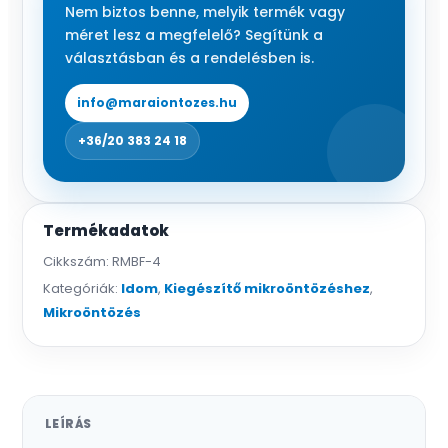
Nem biztos benne, melyik termék vagy
méret lesz a megfelelő? Segítünk a
választásban és a rendelésben is.
info@maraiontozes.hu
+36/20 383 24 18
Termékadatok
Cikkszám:
RMBF-4
Kategóriák:
Idom
,
Kiegészítő mikroöntözéshez
,
Mikroöntözés
LEÍRÁS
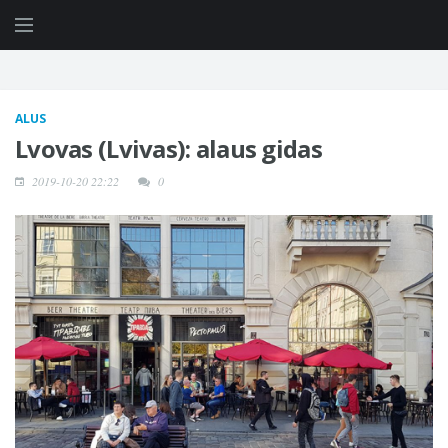
ALUS
Lvovas (Lvivas): alaus gidas
2019-10-20 22:22
0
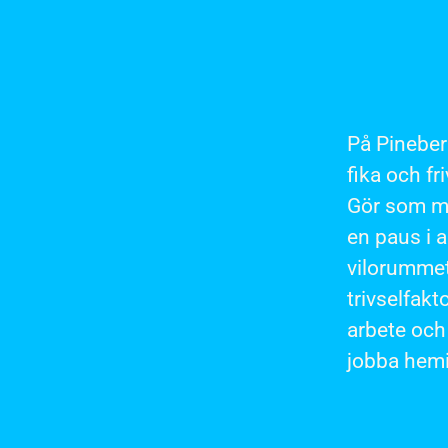
På Pineber
fika och fr
Gör som må
en paus i ar
vilorummet
trivselfakt
arbete och 
jobba hemif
----
GOAL OF THE EXERCISE: How many lines in the records contain the string "biztos", counting only matches with the same capitalization? Reply with the number alone.

EXERCISE RESULT: 1